Be exact. Print each record as it stands.
(Data excerpts begins)
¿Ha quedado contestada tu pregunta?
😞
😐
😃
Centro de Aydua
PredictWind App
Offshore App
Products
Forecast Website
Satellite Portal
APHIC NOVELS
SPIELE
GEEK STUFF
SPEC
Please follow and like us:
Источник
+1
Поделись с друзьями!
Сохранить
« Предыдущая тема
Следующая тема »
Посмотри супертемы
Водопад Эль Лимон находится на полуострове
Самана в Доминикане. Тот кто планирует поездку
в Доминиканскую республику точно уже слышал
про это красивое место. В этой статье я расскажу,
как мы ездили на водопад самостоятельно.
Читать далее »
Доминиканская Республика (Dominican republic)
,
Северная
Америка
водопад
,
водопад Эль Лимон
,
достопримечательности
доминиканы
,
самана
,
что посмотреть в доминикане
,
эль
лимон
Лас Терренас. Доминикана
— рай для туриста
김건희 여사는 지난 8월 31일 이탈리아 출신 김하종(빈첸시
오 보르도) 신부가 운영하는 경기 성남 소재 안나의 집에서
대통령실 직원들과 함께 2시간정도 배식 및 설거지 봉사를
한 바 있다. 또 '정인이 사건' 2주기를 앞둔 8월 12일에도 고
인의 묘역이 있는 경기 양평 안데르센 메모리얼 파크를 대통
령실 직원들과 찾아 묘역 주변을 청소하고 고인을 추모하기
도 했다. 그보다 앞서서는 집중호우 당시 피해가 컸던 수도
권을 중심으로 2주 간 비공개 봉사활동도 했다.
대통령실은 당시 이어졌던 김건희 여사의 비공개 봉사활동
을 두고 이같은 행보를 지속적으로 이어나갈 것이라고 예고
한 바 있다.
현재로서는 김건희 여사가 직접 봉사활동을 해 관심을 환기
(Data excerpts ends)
(Solution for this problem)
¿Ha quedado contestada tu pregunta?
😞
😐
😃
Centro de Aydua
PredictWind App
Offshore App
Products
Forecast Website
Satellite Portal
APHIC NOVELS
SPIELE
GEEK STUFF
SPEC
Please follow and like us:
Источник
+1
Поделись с друзьями!
Сохранить
« Предыдущая тема
Следующая тема »
Посмотри супертемы
Водопад Эль Лимон находится на полуострове
Самана в Доминикане. Тот кто планирует поездку
в Доминиканскую республику точно уже слышал
про это красивое место. В этой статье я расскажу,
как мы ездили на водопад самостоятельно.
Читать далее »
Доминиканская Республика (Dominican republic)
,
Северная
Америка
водопад
,
водопад Эль Лимон
,
достопримечательности
доминиканы
,
самана
,
что посмотреть в доминикане
,
эль
лимон
Лас Терренас. Доминикана
— рай для туриста
김건희 여사는 지난 8월 31일 이탈리아 출신 김하종(빈첸시
오 보르도) 신부가 운영하는 경기 성남 소재 안나의 집에서
대통령실 직원들과 함께 2시간정도 배식 및 설거지 봉사를
한 바 있다. 또 '정인이 사건' 2주기를 앞둔 8월 12일에도 고
인의 묘역이 있는 경기 양평 안데르센 메모리얼 파크를 대통
령실 직원들과 찾아 묘역 주변을 청소하고 고인을 추모하기
도 했다. 그보다 앞서서는 집중호우 당시 피해가 컸던 수도
권을 중심으로 2주 간 비공개 봉사활동도 했다.
대통령실은 당시 이어졌던 김건희 여사의 비공개 봉사활동
을 두고 이같은 행보를 지속적으로 이어나갈 것이라고 예고
한 바 있다.
현재로서는 김건희 여사가 직접 봉사활동을 해 관심을 환기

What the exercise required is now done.